— Вы рады? — с негодованием спросила она.
— Ничуть, но я не могу не восхищаться путями божественного провидения. Если же вы пришли ко мне за советом, то я могу только предложить вам поехать в Тонтон и рассказать губернатору все как есть.
— Вы думаете, мне поверят? — сердито спросила она, удивляясь его черствости.
— Едва ли, — ответил он, — но можно попробовать.
— А если я сообщу, что письмо отправлено вам, — сурово взглянула на него Руфь, — разве вас не вызовут на допрос? И, как джентльмен, вы не станете выгораживать себя ценой жизни моего брата?
— Да, действительно так, — спокойно ответил он. — Но не думаете ли вы, что к тому моменту, когда за мной явятся, я уже буду далеко?
Он рассмеялся, увидев ее смятение, и продолжил:
— Я благодарен вам за предупреждение и велю немедленно седлать коней. Я уже и так изрядно задержался здесь.
— Значит, Ричарда повесят?
Мистер Уайлдинг достал табакерку из черепаховой кости, украшенную золотом, и неторопливо открыл ее.
— Если это и произойдет, то вы должны признать, что его повесят на виселице, которую он сам же и построил. Клянусь, он не первый болван, попадающий в собственные сети, и в настигшем его возмездии есть даже своеобразная поэзия. Знаете ли, Руфь, вот я всегда любил эти две вещи — поэзию и возмездие.
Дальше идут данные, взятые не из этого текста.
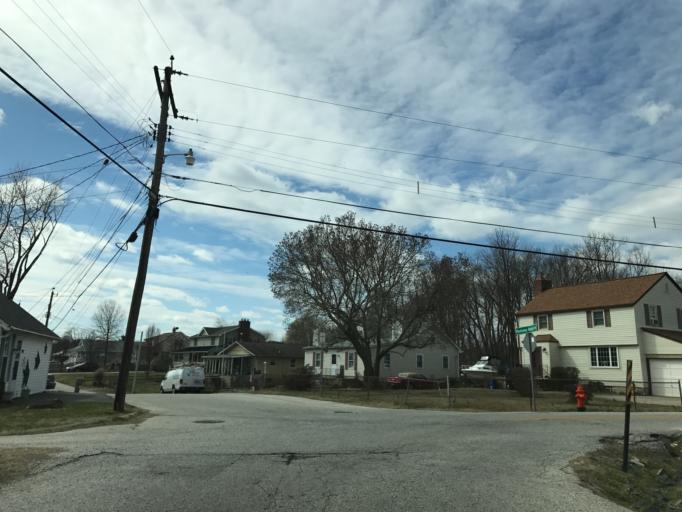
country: US
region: Maryland
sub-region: Baltimore County
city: Bowleys Quarters
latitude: 39.2919
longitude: -76.4004
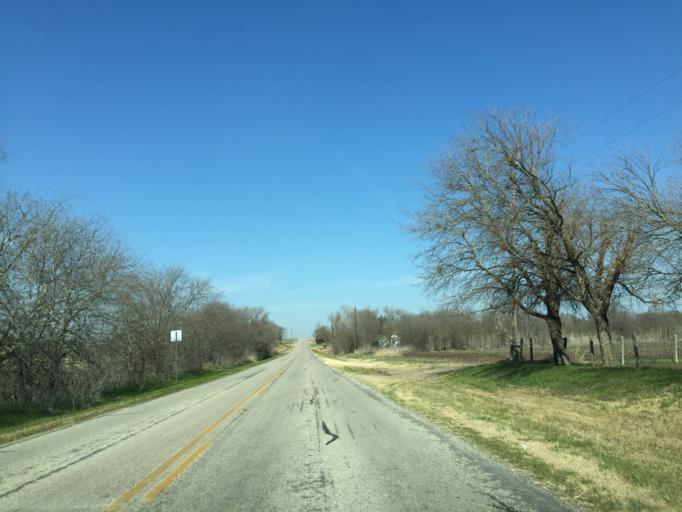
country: US
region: Texas
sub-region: Williamson County
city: Serenada
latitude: 30.6924
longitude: -97.5861
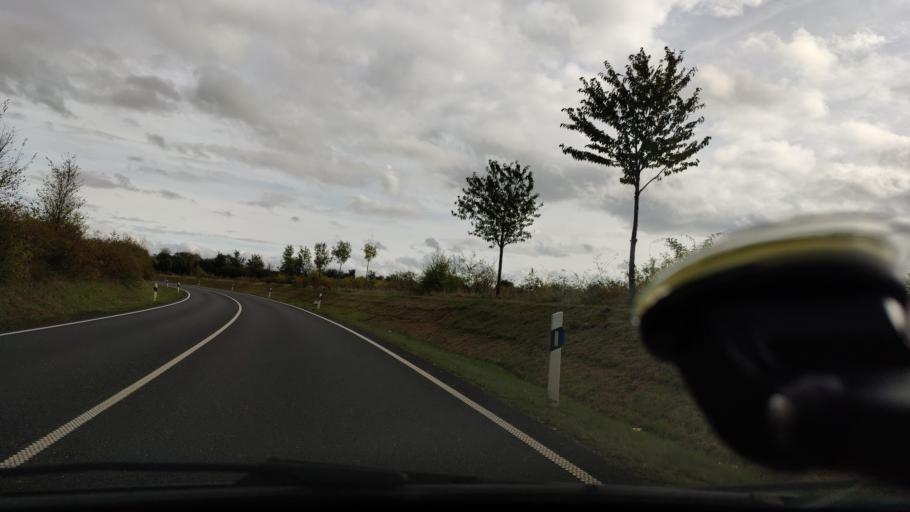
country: DE
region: North Rhine-Westphalia
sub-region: Regierungsbezirk Koln
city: Heinsberg
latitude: 51.0471
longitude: 6.0875
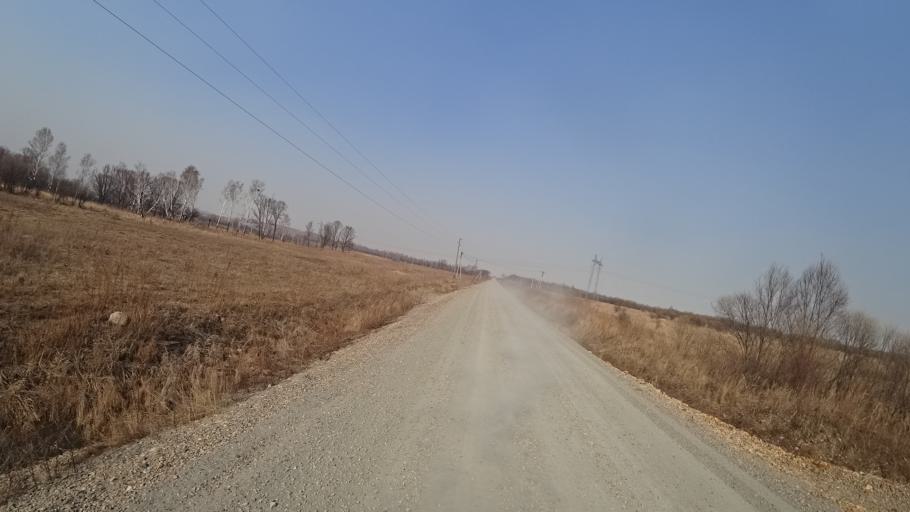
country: RU
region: Amur
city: Novobureyskiy
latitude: 49.8131
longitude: 129.9723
— Вы когда-нибудь бываете серьезным? — спросила она.
— Мистер Тренчард сказал бы, что для меня это явилось бы исключением из правила, — улыбаясь заверил он ее. — Но, чтобы доставить вам удовольствие, я готов на все.
— Тогда спасите его.
— Ценой своей шеи? — спросил он. — Выдумаете, Ричард того стоит?
— А как можно спасать себя ценой его шеи? — ответила она вопросом на вопрос.
Секунду он задумчиво глядел на нее.
— Вам никогда не приходило в голову, — медленно проговорил он, — что речь идет не только о нас с Ричардом? Все личные соображения должны отступать на второй план, когда дело касается нашего движения. Будь жизнь Ричарда более ценной для Монмута, чем моя, я не колеблясь поехал бы в Тонтон и занял его место. Но все складывается совсем наоборот, и, честно говоря, его светлость едва ли сочтет потерей даже двадцать таких людей, как Ричард, тем более что он проявил себя предателем. Только это я могу принимать в расчет.
— А меня вы уже не принимаете в расчет? — спросила она в отчаянии и, повинуясь внезапному импульсу, упала перед ним на колени. — Умоляю вас! — воскликнула она.
— Не надо так, — нахмурившись, сказал он, беря ее под локти и заботливо помогая подняться. — Только на молитве можно вставать на колени.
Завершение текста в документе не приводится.